About 10 years ago, Ebenezer Satyaraj’s then two-year-old daughter returned home from a playdate with a friend. Satyaraj quickly noticed something was wrong. It turned out that his daughter had spent the afternoon playing with her friend’s new cat, and a visit to the pediatrician confirmed that she was sensitive to cat allergens.
She’s not alone. Research indicates that approximately one in five people is sensitive to cat allergens. A recent study by the Human Animal Bond Research Institute shows that many of those people nonetheless love cats and would gladly have them in their households if not for their sensitivities. Others are already cat owners but have significantly changed their lifestyle in order to accommodate their pet. Those changes often include spending less time with their cat or keeping the cat away from certain parts of the house, all of which takes a toll on bonding with their pets.
But unlike most people who have to deal with allergen sensitivities in their family, Satyaraj was in a position to do something about it. He’s an immunologist who serves as the director of molecular nutrition for the pet food company Purina, and his daughter’s situation got him thinking: Most previous attempts to address the problem had involved treating the allergen-sensitive humans with medication or immunotherapy. But what if Satyaraj took a different approach? What if he could neutralize the allergen starting with the pet?
The result is Purina Pro Plan LiveClear, an innovative new dry cat food that reduces allergens within the cat hair and dander and thereby holds the potential promise of a happier life for people with allergen sensitivities.
“Our approach really changes the paradigm, because we are addressing the allergen at its source,” Satyaraj says. “It doesn’t add any additional chores for the pet owner. All they need to do is to feed the pet this diet.”
LIGHTENING YOUR ALLERGEN LOAD
Pro Plan LiveClear, which has been tested for safety and palatability, took nearly a decade to develop, but the idea behind it is surprisingly simple. Cats produce a protein, called Fel d 1, in their saliva. This protein, which is transmitted to cats’ hair and dander when they groom, is what 95% of cat-sensitive people respond to. Pro Plan LiveClear includes a specific protein derived from chicken eggs that binds to Fel d 1 and neutralizes it, and it was shown to safely reduce the allergen levels in cat hair and dander by an average of 47% beginning in the third week of daily feeding.

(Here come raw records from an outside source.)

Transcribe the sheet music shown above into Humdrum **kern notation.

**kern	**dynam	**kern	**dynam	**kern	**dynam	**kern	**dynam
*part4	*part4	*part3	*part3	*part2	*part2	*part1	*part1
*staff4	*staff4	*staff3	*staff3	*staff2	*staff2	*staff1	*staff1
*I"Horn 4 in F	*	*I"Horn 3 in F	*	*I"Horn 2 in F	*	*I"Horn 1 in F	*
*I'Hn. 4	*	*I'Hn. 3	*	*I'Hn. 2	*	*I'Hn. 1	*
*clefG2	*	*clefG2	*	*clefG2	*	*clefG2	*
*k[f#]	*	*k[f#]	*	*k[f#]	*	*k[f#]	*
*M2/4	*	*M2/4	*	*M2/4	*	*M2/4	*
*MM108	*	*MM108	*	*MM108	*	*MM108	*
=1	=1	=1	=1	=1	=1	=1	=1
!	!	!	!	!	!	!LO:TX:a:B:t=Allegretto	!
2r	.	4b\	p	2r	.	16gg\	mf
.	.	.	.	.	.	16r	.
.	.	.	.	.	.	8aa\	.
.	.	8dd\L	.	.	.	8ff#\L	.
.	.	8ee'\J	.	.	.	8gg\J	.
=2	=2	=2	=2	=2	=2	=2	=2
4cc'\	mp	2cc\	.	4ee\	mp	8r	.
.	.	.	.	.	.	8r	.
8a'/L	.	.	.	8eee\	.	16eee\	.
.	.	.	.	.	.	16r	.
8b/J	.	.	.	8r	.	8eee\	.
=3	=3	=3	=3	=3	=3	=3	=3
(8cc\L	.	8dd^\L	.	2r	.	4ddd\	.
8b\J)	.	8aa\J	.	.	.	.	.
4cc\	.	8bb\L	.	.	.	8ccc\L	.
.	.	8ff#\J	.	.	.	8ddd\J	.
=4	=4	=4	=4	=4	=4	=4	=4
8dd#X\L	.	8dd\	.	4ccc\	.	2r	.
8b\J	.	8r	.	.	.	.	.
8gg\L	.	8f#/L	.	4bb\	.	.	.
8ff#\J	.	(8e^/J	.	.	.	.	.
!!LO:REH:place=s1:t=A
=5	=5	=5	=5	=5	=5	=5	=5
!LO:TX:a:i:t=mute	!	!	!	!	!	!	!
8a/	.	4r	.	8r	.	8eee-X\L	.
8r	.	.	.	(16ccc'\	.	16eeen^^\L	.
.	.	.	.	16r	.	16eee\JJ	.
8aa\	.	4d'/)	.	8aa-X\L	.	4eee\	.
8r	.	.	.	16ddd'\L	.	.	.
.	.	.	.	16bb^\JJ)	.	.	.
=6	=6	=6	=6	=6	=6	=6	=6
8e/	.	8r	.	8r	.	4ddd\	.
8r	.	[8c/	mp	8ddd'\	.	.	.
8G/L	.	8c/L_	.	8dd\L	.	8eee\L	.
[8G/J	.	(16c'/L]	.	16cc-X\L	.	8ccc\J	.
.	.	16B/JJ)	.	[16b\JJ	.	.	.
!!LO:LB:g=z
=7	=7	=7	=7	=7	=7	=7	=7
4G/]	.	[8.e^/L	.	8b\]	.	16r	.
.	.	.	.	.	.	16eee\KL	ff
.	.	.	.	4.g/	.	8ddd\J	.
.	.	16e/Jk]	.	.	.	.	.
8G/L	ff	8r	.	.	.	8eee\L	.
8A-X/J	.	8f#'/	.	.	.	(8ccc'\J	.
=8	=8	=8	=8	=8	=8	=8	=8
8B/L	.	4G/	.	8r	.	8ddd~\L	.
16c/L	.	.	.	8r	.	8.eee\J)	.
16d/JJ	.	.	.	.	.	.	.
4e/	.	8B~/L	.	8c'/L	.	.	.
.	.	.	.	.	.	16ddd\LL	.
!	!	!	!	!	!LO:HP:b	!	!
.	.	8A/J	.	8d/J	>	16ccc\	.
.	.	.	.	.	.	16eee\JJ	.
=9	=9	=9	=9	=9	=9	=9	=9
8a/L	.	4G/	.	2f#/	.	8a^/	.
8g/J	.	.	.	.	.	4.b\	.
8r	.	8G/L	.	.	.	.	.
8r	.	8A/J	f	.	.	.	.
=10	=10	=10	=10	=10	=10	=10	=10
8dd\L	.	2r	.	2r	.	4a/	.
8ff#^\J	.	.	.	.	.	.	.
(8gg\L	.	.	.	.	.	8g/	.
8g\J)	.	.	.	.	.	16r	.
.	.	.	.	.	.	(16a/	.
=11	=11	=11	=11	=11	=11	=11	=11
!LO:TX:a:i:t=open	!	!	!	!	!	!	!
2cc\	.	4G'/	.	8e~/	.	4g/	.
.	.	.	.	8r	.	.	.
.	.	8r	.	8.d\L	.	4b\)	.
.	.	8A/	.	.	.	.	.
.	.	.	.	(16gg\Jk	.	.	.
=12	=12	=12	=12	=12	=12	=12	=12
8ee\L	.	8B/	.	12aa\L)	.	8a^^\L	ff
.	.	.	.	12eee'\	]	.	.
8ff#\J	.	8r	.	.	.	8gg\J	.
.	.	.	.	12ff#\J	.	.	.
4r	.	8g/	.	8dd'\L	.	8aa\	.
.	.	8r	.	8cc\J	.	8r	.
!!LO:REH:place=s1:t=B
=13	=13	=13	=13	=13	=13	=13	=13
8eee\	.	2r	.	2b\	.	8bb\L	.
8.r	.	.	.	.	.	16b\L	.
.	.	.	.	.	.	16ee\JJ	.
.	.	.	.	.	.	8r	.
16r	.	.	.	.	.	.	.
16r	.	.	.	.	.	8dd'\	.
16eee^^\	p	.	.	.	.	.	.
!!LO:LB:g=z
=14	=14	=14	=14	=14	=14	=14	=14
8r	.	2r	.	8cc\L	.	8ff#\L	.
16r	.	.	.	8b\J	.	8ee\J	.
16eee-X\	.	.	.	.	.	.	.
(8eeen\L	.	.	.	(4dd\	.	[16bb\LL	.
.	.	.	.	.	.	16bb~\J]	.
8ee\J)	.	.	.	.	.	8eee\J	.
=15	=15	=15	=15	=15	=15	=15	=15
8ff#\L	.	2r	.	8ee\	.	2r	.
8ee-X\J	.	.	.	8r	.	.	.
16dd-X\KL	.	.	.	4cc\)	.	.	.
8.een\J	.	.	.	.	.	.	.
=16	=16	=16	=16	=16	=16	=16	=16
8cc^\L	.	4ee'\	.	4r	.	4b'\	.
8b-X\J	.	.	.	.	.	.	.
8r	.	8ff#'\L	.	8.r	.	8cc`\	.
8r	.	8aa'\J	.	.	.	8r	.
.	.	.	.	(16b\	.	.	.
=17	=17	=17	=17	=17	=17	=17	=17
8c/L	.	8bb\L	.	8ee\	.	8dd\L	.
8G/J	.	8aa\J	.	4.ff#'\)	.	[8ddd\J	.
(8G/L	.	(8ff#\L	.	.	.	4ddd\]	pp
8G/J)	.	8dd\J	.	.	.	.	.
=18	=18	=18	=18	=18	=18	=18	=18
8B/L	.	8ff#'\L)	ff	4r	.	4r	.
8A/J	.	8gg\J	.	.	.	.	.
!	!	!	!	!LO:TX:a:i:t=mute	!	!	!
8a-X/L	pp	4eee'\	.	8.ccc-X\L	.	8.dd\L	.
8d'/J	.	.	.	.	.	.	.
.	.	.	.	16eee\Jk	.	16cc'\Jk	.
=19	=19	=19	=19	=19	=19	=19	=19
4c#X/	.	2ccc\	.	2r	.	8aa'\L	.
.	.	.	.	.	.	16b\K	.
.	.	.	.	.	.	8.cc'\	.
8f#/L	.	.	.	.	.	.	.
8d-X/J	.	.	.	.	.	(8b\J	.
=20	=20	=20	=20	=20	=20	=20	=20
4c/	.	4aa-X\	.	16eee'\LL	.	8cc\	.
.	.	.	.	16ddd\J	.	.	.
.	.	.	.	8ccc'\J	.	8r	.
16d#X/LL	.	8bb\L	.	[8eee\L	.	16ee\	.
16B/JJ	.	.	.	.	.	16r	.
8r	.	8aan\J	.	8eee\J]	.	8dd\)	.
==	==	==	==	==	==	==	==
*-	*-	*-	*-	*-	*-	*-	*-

Forty-seven percent may not sound like much—it’s less than half, right? But for most, it’s enough to make a big difference. “Everyone has what’s called an allergen load,” Satyaraj says. “Think of it as a bucket into which you start adding more and more allergens. At some point that bucket will overflow—that’s the point where the person starts having a response. We don’t need to drain the bucket completely. We just need to keep the level of allergens below that overflow threshold.” That’s why Pro Plan LiveClear’s 47% average Fel d 1 reduction is so significant—it should help keep people’s allergen “buckets” at a manageable level.
THE SCIENCE OF KIBBLE
Purina may not be the first name that comes to mind when people think of tech- or innovation-driven brands, but the company, which was founded in 1894, has a long history of harnessing science to improve pets’ lives. “It’s often surprising to the average pet owner to hear about the amount of rigor and science that goes into the kibble that you pour into your pet’s bowl each day,” says Kurt Venator, Purina’s chief veterinary officer, who consulted on the Pro Plan LiveClear project. “But everything we do at Purina is grounded in science and in what I call evidence-based practice. That helps bring a little context into why this nutritional approach to manage cat allergens is such an innovative, first-of-its-kind breakthrough.”
“This product is a really good example of one of the mantras our researchers are tasked with, which is to imagine the impossible,” adds Lizzie Parker, head of the Purina Institute, which serves as the voice of Purina’s science endeavors. “When you have that level of freedom from a research perspective, that’s how we can deliver some of the things that we do.”
That mandate to imagine the impossible may have a warm, cuddly payoff for Satyaraj’s daughter, who’s now 12 and is urging the family to get a cat for Christmas. “That’s the unique honor—a privilege, I would say—of bringing something like this to the marketplace,” Satyaraj says. “People look at scientific success in terms of publication, and sure, that’s important. But it’s nothing compared to being able to say, ‘Hey, this has made a difference in people’s lives,’ because they’re now able to enjoy their cat even more.” Or, for people like his daughter, possibly for the first time.